■ WORK REQUEST ■
Without any images, write the data out exactly as it appears.
[[ TASK DATA, beginning ]]
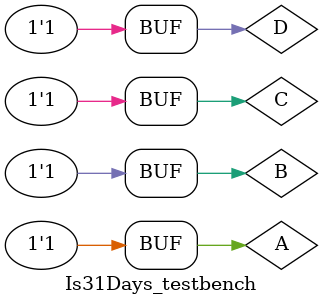
<source format=v>
`timescale 1ns / 1ps


module Is31Days_testbench;

	// Inputs
	reg A;
	reg B;
	reg C;
	reg D;

	// Outputs
	wire result;

	// Instantiate the Unit Under Test (UUT)
	Is31Days uut (
		.A(A), 
		.B(B), 
		.C(C), 
		.D(D), 
		.result(result)
	);

	initial begin
		// Initialize Inputs
		A = 0;
		B = 0;
		C = 0;
		D = 0;

		// Wait 100 ns for global reset to finish
		#100;
		A = 0;
		B = 0;
		C = 0;
		D = 1;

		// Wait 100 ns for global reset to finish
		#100;  
				A = 0;
		B = 0;
		C = 1;
		D = 0;

		// Wait 100 ns for global reset to finish
		#100;
				A = 0;
		B = 0;
		C = 1;
		D = 1;

		// Wait 100 ns for global reset to finish
		#100;
				A = 0;
		B = 1;
		C = 0;
		D = 0;

		// Wait 100 ns for global reset to finish
		#100;
				A = 0;
		B = 1;
		C = 0;
		D = 1;

		// Wait 100 ns for global reset to finish
		#100;
				A = 0;
		B = 1;
		C = 1;
		D = 0;

		// Wait 100 ns for global reset to finish
		#100;
				A = 0;
		B = 1;
		C = 1;
		D = 1;

		// Wait 100 ns for global reset to finish
		#100;
				A = 1;
		B = 0;
		C = 0;
		D = 0;

		// Wait 100 ns for global reset to finish
		#100;
				A = 1;
		B = 0;
		C = 0;
		D = 1;

		// Wait 100 ns for global reset to finish
		#100;
				A = 1;
		B = 0;
		C = 1;
		D = 0;

		// Wait 100 ns for global reset to finish
		#100;
				A = 1;
		B = 0;
		C = 1;
		D = 1;

		// Wait 100 ns for global reset to finish
		#100;
				A = 1;
		B = 1;
		C = 0;
		D = 0;

		// Wait 100 ns for global reset to finish
		#100;
				A = 1;
		B = 1;
		C = 0;
		D = 1;

		// Wait 100 ns for global reset to finish
		#100;
				A = 1;
		B = 1;
		C = 1;
		D = 0;

		// Wait 100 ns for global reset to finish
		#100;
						A = 1;
		B = 1;
		C = 1;
		D = 1;

		// Wait 100 ns for global reset to finish
		#100;
		// Add stimulus here

	end
      
endmodule


</source>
[[ TASK DATA, end ]]
■ EXERCISE OUTPUT ■
<source format=v>
`timescale 1ns / 1ps


module Is31Days_testbench;

	// Inputs
	reg A;
	reg B;
	reg C;
	reg D;

	// Outputs
	wire result;

	// Instantiate the Unit Under Test (UUT)
	Is31Days uut (
		.A(A), 
		.B(B), 
		.C(C), 
		.D(D), 
		.result(result)
	);

	initial begin
		// Initialize Inputs
		A = 0;
		B = 0;
		C = 0;
		D = 0;

		// Wait 100 ns for global reset to finish
		#100;
		A = 0;
		B = 0;
		C = 0;
		D = 1;

		// Wait 100 ns for global reset to finish
		#100;  
				A = 0;
		B = 0;
		C = 1;
		D = 0;

		// Wait 100 ns for global reset to finish
		#100;
				A = 0;
		B = 0;
		C = 1;
		D = 1;

		// Wait 100 ns for global reset to finish
		#100;
				A = 0;
		B = 1;
		C = 0;
		D = 0;

		// Wait 100 ns for global reset to finish
		#100;
				A = 0;
		B = 1;
		C = 0;
		D = 1;

		// Wait 100 ns for global reset to finish
		#100;
				A = 0;
		B = 1;
		C = 1;
		D = 0;

		// Wait 100 ns for global reset to finish
		#100;
				A = 0;
		B = 1;
		C = 1;
		D = 1;

		// Wait 100 ns for global reset to finish
		#100;
				A = 1;
		B = 0;
		C = 0;
		D = 0;

		// Wait 100 ns for global reset to finish
		#100;
				A = 1;
		B = 0;
		C = 0;
		D = 1;

		// Wait 100 ns for global reset to finish
		#100;
				A = 1;
		B = 0;
		C = 1;
		D = 0;

		// Wait 100 ns for global reset to finish
		#100;
				A = 1;
		B = 0;
		C = 1;
		D = 1;

		// Wait 100 ns for global reset to finish
		#100;
				A = 1;
		B = 1;
		C = 0;
		D = 0;

		// Wait 100 ns for global reset to finish
		#100;
				A = 1;
		B = 1;
		C = 0;
		D = 1;

		// Wait 100 ns for global reset to finish
		#100;
				A = 1;
		B = 1;
		C = 1;
		D = 0;

		// Wait 100 ns for global reset to finish
		#100;
						A = 1;
		B = 1;
		C = 1;
		D = 1;

		// Wait 100 ns for global reset to finish
		#100;
		// Add stimulus here

	end
      
endmodule


</source>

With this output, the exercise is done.